In the military, it is well known that the most dangerous time on any operation or deployment is not at the beginning, when you are least experienced, but in the final time period, just before you complete your “tour of duty.”

This seems counterintuitive, but it is true. Scarily, this is also true for President Barack Obama’s final year in office.

As a unit or an individual rolls into the last part of a time overseas, or in combat, three phenomena occur. First, you recognize that you may not be able to get everything done that you planned to accomplish. This causes you to push harder to stuff things in, perhaps with negative results. Next, everyone starts to think about home, and the things that are ahead, after the finish line is crossed, even though they are still in the future.

That “daydreaming” can cause one to get sloppy, to forget to do some of the small things that have kept you alive up to that point.
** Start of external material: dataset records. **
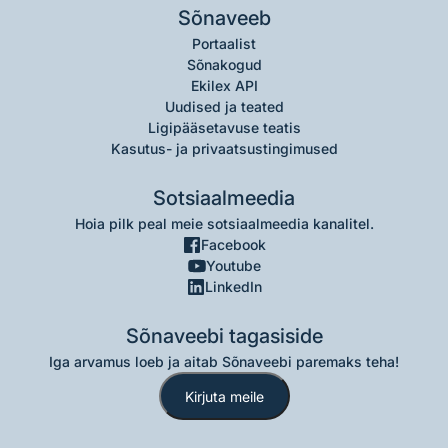
Sõnaveeb
Portaalist
Sõnakogud
Ekilex API
Uudised ja teated
Ligipääsetavuse teatis
Kasutus- ja privaatsustingimused
Sotsiaalmeedia
Hoia pilk peal meie sotsiaalmeedia kanalitel.
Facebook
Youtube
LinkedIn
Sõnaveebi tagasiside
Iga arvamus loeb ja aitab Sõnaveebi paremaks teha!
Kirjuta meile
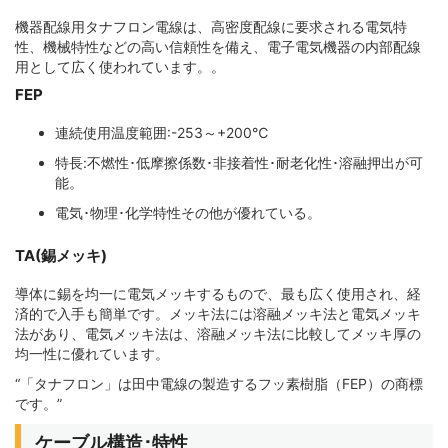
その他アクセサリー
機器配線用タナフロン電線は、高密度配線に要求される電気特
性、機械特性などの高い信頼性を備え、電子電気機器の内部配線
用として広く使われています。。
FEP
連続使用温度範囲:-253～+200℃
特長:不燃性･低摩擦係数･非接着性･耐老化性･溶融押出が可
能。
電気･物理･化学特性その他が優れている。
TA(錫メッキ)
導体に錫を均一に電気メッキするもので、最も広く使用され、経
済的で入手も簡単です。メッキ法には溶融メッキ法と電気メッキ
法があり、電気メッキ法は、溶融メッキ法に比較してメッキ厚の
均一性に優れています。
“「タナフロン」は田中電線の製造するフッ素樹脂（FEP）の商標
です。”
ケーブル構造･特性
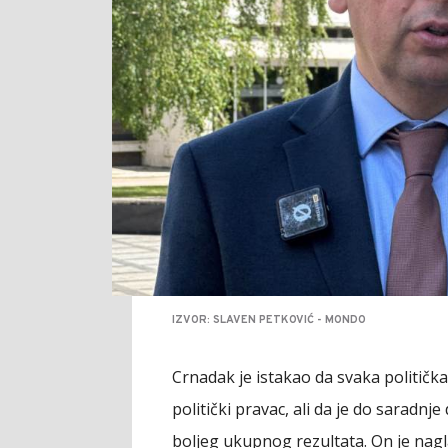
IZVOR: SLAVEN PETKOVIĆ - MONDO
Crnadak je istakao da svaka politička
politički pravac, ali da je do saradnj
boljeg ukupnog rezultata. On je nagl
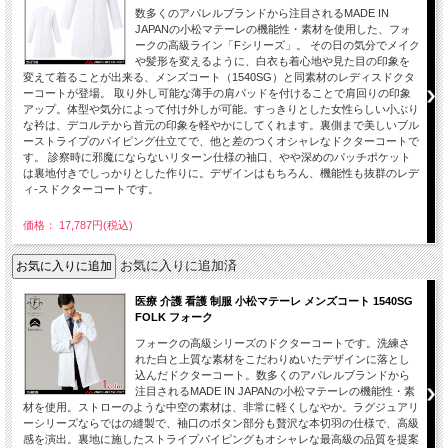
数多くのアパレルブランドから注目されるMADE IN
JAPANの小松マテーレの機能性・素材を使用した、フォ
ークの高級ライン「Fシリーズ」。 その日の気分でメイク
や髪形を変えるように、白衣も着心地や見た目の印象を
変えて着ることが出来る、メンズコート（1540SG）と同素材のレディスドクタ
ーコートが登場。 取り外し可能な薄手の肩パッドを付けることで肩回りの印象
アップ。体型や気分によって付け外しが可能。すっきりとした女性らしい小ぶり
な衿は、デコルテから首元の印象を軽やかにしてくれます。裏側まで美しいブル
ーストライプのパイピング仕立てで、他と差のつくオシャレなドクターコートで
す。 診察時に邪魔にならないリターン仕様の袖口、やや深めのパッチポケット
は裏地付きでしっかりとした作りに。デザインはもちろん、機能性も抜群のレデ
ィ-スドクターコートです。
価格： 17,787円(税込)
お気に入りに追加済
医療 介護 看護 制服 小松マテーレ メンズコート 1540SG
FOLK フォーク
フォークの高級シリーズのドクターコートです。洗練さ
れた白と上質な素材をこだわりぬいたデザインに落とし
込んだドクターコート。数多くのアパレルブランドから
注目されるMADE IN JAPANの小松マテーレの機能性・素
材を使用。ストローのような中空の素材は、非常に軽くしなやか。ラグジュアリ
ーシリーズならではの縫製で、袖口のボタン部分も贅沢な本切羽の仕様で、高級
感を演出。裏地に施したストライプパイピングもオシャレな最高級の品質を提案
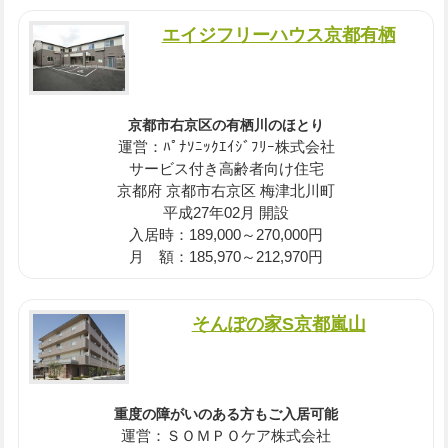
エイジフリーハウス京都有栖
京都市右京区の有栖川のほとり
運営：ﾊﾟﾅｿﾆｯｸｴｲｼﾞﾌﾘｰ株式会社
サービス付き高齢者向け住宅
京都府 京都市右京区 梅津北川町
平成27年02月 開設
入居時：189,000～270,000円
月 額：185,970～212,970円
そんぽの家S京都嵐山
重度の障がいのある方もご入居可能
運営：ＳＯＭＰＯケア株式会社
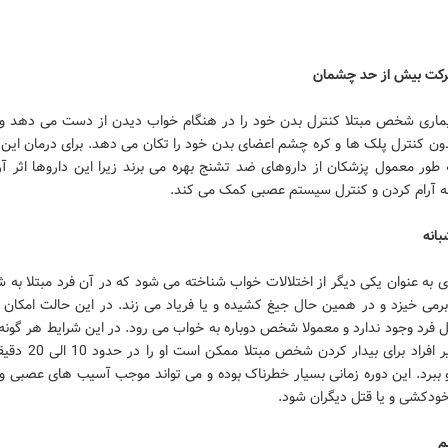
کت بیش از حد چشمان
یماری شخص مبتلا کنترل بدن خود را در هنگام خواب دیدن از دست می دهد و ب
ون کنترل پلک ها و کره چشم اعضای بدن خود را تکان می دهد. برای درمان این
ه طور معمول پزشکان از داروهای ضد تشنج بهره می برند زیرا این داروها اثر آ
به آرام کردن و کنترل سیستم عصبی کمک می کند.
انه
ی به عنوان یکی دیگر از اختلالات خواب شناخته می شود که در آن فرد مبتلا به 
برمی خیزد و در همین حال جیغ کشیده و یا فریاد می زند. در این حالت امکان
 فرد وجود ندارد و معمولا شخص دوباره به خواب می رود. در این شرایط هر گونه
سوی سایر افراد برای بیدار کردن 
 ببرد. این دوره زمانی بسیار خطرناک بوده و می تواند موجب آسیب های عصبی و 
خودکشی و یا قتل دیگران شود.
م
The results can be deadly. At the opposite end, the third effect is when one can become so fixated on getting done and out of there that risk aversion takes over.
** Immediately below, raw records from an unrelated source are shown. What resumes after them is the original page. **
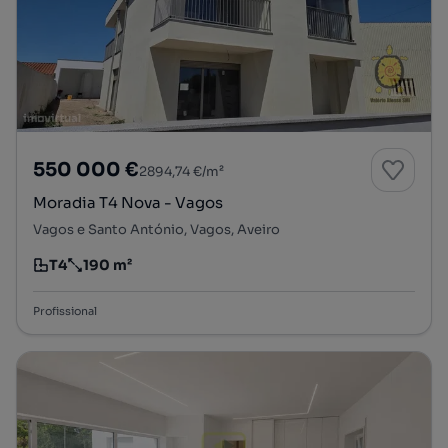
550 000 €
2894,74 €/m²
Moradia T4 Nova - Vagos
Vagos e Santo António, Vagos, Aveiro
T4
190 m²
Tipologia
Preço por metro quadrado
Profissional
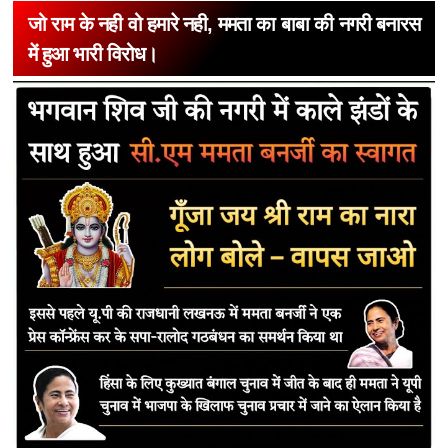
जो राम के नही वो हमारे नही, ममता का बाबा की नगरी बनारस
में हुआ भारी विरोध।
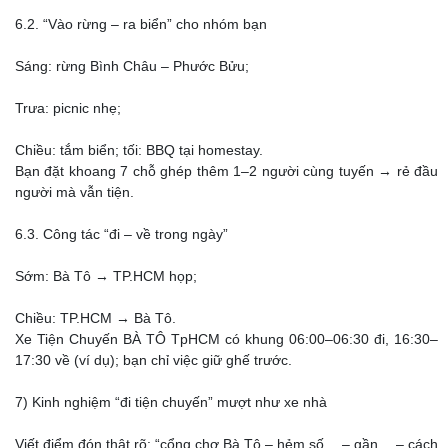
6.2. “Vào rừng – ra biển” cho nhóm bạn
Sáng: rừng Bình Châu – Phước Bửu;
Trưa: picnic nhẹ;
Chiều: tắm biển; tối: BBQ tại homestay.
Bạn đặt khoang 7 chỗ ghép thêm 1–2 người cùng tuyến → rẻ đầu
người mà vẫn tiện.
6.3. Công tác “đi – về trong ngày”
Sớm: Bà Tô → TP.HCM họp;
Chiều: TP.HCM → Bà Tô.
Xe Tiện Chuyến BÀ TÔ TpHCM có khung 06:00–06:30 đi, 16:30–
17:30 về (ví dụ); bạn chỉ việc giữ ghế trước.
7) Kinh nghiệm “đi tiện chuyến” mượt như xe nhà
Viết điểm đón thật rõ: “cổng chợ Bà Tô – hẻm số… – gần… – cách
In an effort to protect yourself from being the “last casualty,” you actually increase your chances of being hurt by no longer doing what was “working” all along. These three effects can often have catastrophic results. In the military, it is the job of the leader to ensure that this doesn’t happen. But what if the leader is the one affected?

This is the danger of Obama’s last year. He has already shown a propensity to force actions that he wants done as part of his “legacy,” at times using dubious constitutional actions to accomplish them. Opening Cuba, the nuclear deal with Iran, and the threat over immigration and gun rights are all examples of Obama’s overreach.
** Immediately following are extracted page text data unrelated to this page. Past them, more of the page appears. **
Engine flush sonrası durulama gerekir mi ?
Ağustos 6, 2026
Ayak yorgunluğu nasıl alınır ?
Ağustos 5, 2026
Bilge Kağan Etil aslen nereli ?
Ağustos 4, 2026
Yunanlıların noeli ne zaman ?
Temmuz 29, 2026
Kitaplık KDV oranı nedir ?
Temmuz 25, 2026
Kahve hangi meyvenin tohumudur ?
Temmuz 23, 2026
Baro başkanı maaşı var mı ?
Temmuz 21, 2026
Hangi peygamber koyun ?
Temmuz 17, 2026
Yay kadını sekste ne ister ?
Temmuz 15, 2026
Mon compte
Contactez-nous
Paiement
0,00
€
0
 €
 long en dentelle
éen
In his desire to bask in the glow he expects to feel as the “former president,” Obama has grown even more sanctimonious and preachy, ridiculing anyone who opposes his ideas or questions his motives.

His most recent State of the Union address was replete with sarcasm and dismissiveness toward any and all who took any view but complete acceptance of his point of view.

Lastly, his already weak foreign policy initiatives have grown ever more impotent.

He has left it to Secretary of State John Kerry, whose lack of anything approaching negotiating skills has allowed Iran, Russia, and China to run rings around America at every turn.

Obama has shown all the dangerous tendencies of a man in his last stretch of a difficult deployment.

Unfortunately for the United States, he is the leader who should be keeping everyone else from falling into these traps. When it is a president who is succumbing to these failings, who can protect America from the stumbles that are likely to occur? Particularly since Obama has little capacity to accurately gauge his own weakness and never wants to hear criticism from anyone of his sycophant subordinates.

Congress must step up. As the other operational branch of the government given us by the Constitution, they must play a bigger role. The president cannot be allowed to run roughshod over the interests of the American people based on his wishes, legacy, or fears. As the people’s representatives, Congress must act to rein in the dangerous propensities of Obama’s last year.